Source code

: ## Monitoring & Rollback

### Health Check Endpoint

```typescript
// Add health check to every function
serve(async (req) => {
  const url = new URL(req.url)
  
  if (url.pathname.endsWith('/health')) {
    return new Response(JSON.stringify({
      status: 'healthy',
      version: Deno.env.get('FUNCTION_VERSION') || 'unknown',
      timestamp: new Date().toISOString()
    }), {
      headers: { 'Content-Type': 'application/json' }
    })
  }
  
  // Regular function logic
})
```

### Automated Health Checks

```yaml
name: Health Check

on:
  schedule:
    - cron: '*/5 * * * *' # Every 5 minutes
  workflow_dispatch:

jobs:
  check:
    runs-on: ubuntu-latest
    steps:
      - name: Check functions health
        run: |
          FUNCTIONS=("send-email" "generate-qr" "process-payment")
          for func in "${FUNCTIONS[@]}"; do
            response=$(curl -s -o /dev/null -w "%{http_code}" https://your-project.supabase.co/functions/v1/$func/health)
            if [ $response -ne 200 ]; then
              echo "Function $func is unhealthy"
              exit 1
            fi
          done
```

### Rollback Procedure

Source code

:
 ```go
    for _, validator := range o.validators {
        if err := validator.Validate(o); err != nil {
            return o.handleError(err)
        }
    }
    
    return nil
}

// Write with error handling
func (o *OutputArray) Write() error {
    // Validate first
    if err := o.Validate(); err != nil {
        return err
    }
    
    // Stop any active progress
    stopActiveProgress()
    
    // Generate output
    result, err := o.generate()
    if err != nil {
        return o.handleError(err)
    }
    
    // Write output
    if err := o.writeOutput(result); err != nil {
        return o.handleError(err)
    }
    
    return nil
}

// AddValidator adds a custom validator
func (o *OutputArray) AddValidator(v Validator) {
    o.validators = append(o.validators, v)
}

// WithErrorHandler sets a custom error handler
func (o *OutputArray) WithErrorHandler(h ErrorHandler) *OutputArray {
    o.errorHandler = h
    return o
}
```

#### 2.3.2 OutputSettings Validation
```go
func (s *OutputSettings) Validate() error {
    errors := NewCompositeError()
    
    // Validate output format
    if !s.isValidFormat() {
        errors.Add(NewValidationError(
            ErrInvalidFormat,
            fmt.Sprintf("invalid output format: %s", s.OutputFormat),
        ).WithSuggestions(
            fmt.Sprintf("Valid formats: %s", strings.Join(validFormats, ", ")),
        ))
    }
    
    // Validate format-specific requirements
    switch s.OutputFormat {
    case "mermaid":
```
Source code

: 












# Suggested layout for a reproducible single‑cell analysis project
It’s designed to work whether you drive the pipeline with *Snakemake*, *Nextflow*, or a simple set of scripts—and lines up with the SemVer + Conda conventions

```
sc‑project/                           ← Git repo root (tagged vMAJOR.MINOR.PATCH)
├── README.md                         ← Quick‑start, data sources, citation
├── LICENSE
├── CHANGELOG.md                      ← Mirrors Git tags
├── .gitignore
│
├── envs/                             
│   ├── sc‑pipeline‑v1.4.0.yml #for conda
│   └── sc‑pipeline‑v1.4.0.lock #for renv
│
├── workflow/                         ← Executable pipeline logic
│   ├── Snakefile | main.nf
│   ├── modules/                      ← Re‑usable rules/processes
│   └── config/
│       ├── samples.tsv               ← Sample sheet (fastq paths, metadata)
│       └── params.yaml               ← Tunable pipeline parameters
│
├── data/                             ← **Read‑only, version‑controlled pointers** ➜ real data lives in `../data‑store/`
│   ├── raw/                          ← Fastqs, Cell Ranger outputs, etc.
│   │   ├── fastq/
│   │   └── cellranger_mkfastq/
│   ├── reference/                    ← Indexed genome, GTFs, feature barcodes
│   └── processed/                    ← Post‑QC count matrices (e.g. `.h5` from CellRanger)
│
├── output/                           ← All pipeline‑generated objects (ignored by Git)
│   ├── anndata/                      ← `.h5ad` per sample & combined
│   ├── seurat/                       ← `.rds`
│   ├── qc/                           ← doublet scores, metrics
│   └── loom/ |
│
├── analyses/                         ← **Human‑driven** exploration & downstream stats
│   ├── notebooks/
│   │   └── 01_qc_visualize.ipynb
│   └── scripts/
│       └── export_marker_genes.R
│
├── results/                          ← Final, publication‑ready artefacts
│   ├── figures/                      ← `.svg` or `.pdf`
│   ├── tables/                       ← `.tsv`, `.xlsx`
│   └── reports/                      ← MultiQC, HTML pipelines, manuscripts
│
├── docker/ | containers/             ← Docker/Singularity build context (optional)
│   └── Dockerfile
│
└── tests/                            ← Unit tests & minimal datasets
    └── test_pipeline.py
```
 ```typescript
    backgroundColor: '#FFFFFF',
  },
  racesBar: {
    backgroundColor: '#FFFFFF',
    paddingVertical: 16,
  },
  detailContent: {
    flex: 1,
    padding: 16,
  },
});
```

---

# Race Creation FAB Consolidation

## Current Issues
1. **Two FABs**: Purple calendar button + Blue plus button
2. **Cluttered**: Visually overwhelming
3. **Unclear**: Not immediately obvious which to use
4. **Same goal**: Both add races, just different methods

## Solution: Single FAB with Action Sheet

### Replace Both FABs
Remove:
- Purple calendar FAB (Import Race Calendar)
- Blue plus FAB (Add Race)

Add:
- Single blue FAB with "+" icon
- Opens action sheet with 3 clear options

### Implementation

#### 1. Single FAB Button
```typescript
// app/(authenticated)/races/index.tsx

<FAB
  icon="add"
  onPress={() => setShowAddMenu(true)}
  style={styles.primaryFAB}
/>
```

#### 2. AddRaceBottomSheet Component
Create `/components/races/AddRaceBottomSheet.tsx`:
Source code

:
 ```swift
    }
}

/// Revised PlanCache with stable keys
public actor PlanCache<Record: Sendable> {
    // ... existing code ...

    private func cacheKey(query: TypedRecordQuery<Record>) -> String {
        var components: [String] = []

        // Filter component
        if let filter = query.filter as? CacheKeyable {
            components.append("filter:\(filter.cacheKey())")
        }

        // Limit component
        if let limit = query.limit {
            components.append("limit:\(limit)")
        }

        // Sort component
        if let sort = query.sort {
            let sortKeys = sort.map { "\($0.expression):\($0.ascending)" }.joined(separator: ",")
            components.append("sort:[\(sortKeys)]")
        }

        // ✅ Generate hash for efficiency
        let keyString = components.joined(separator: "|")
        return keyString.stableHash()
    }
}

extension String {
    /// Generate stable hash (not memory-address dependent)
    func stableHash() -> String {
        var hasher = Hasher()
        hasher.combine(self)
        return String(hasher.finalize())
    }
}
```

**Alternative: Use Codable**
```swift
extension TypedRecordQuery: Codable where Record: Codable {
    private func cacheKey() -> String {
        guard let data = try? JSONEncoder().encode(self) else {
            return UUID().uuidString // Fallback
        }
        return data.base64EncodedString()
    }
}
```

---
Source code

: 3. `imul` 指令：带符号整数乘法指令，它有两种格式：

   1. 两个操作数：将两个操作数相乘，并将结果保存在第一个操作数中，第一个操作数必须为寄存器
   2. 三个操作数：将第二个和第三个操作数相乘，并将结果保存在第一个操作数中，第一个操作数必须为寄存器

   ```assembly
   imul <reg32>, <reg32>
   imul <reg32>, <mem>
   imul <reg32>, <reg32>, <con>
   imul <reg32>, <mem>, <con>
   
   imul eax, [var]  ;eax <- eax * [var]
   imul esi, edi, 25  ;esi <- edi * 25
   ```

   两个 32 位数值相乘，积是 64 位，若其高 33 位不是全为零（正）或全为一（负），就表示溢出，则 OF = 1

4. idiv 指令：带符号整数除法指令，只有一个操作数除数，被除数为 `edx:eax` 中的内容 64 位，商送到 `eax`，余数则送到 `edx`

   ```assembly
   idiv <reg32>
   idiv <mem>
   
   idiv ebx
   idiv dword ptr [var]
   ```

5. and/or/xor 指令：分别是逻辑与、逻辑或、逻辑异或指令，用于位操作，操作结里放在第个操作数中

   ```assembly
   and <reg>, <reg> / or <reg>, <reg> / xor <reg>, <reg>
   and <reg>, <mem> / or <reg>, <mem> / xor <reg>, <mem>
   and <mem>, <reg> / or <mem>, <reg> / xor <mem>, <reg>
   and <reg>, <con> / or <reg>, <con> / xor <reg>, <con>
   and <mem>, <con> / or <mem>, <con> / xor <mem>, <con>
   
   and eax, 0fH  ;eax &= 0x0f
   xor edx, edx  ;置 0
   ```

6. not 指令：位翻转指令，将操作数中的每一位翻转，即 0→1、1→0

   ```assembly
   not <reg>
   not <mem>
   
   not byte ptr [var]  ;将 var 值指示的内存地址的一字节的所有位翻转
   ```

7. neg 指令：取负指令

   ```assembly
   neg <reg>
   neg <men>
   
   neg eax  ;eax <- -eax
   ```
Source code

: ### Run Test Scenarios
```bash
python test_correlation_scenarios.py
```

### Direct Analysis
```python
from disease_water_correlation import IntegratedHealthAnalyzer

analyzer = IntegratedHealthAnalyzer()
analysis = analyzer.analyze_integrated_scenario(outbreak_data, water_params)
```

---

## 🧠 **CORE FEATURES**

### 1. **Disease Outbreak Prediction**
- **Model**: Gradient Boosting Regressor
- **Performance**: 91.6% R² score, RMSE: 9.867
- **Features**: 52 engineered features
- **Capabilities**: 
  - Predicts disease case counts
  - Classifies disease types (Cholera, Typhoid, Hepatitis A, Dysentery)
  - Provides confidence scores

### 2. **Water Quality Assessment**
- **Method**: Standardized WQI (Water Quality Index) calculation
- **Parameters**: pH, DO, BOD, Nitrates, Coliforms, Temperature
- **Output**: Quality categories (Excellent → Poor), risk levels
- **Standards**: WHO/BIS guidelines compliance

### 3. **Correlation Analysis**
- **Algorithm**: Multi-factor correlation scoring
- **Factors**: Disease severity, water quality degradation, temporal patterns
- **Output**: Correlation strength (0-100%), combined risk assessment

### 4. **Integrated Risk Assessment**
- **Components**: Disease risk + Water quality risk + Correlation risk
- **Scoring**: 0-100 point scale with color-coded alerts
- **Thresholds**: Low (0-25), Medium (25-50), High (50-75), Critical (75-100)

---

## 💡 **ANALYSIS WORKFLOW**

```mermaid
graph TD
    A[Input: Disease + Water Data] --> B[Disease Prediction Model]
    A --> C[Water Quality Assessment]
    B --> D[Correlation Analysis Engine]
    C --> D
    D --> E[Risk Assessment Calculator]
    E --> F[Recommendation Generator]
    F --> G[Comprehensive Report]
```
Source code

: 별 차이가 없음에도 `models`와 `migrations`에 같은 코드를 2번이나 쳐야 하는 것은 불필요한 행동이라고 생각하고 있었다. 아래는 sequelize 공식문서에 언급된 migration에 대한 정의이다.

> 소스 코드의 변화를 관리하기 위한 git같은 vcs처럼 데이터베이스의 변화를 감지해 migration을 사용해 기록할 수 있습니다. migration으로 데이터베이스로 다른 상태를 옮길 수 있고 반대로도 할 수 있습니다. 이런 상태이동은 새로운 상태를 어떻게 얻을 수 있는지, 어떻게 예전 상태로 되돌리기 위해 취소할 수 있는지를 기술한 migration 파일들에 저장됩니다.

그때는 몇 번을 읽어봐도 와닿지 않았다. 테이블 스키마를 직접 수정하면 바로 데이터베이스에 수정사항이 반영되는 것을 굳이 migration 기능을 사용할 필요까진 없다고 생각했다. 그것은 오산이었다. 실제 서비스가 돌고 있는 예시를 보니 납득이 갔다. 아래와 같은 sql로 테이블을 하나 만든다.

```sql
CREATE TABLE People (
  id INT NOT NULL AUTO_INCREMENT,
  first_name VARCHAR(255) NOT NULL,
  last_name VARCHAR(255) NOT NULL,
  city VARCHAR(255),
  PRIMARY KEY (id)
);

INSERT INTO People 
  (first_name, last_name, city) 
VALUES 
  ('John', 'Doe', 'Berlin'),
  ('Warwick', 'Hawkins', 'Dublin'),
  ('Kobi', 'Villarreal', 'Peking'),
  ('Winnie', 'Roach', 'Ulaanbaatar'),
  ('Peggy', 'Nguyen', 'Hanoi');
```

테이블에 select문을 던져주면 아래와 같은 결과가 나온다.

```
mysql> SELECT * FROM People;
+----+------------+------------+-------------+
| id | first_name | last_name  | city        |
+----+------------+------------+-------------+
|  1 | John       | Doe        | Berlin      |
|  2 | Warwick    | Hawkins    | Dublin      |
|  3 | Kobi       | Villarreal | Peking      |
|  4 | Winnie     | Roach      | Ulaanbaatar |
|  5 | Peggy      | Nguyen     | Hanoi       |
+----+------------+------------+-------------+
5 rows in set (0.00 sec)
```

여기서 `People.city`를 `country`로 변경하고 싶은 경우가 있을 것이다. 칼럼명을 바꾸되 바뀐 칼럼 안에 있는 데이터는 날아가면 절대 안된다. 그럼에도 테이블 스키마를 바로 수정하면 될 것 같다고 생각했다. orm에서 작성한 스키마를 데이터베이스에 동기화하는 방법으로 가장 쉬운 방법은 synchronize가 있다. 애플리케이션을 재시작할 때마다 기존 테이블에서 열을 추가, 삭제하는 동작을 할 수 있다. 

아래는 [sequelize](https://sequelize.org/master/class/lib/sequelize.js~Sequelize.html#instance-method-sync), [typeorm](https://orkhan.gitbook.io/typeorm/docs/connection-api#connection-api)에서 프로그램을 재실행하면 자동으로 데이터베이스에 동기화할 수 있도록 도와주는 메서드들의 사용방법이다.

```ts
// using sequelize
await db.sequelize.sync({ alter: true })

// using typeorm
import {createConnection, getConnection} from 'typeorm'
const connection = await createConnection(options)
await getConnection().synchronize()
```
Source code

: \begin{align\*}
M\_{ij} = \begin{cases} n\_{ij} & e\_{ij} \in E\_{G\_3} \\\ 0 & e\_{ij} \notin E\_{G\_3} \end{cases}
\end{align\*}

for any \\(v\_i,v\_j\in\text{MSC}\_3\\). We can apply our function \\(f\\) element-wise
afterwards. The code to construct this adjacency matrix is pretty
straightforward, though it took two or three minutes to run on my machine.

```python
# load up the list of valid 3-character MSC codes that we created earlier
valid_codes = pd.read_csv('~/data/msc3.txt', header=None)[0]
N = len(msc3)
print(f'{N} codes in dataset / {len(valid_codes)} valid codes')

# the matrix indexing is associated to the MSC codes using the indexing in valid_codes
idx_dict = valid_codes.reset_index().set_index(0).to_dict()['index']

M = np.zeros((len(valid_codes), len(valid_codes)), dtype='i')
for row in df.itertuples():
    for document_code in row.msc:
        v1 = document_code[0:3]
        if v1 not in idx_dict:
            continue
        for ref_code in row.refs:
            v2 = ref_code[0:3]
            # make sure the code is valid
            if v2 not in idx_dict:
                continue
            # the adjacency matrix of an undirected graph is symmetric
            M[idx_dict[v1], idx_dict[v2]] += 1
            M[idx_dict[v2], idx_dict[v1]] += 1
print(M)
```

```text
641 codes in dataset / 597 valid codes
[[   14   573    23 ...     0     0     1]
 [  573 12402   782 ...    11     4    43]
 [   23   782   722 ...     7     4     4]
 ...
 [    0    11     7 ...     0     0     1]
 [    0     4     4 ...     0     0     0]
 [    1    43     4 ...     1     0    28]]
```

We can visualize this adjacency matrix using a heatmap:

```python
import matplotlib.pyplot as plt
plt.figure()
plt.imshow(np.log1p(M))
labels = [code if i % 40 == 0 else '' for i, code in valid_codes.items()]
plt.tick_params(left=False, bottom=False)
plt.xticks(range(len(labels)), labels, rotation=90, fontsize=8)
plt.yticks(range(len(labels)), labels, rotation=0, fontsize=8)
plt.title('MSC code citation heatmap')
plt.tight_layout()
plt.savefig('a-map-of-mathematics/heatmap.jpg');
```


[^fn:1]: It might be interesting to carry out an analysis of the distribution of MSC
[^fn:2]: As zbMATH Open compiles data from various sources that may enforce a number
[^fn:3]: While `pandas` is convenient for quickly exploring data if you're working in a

* [THE PROBLEM] Tally the lines of the material above that contain the word "scores" and report the total alone.

* [ANSWER BELOW] 2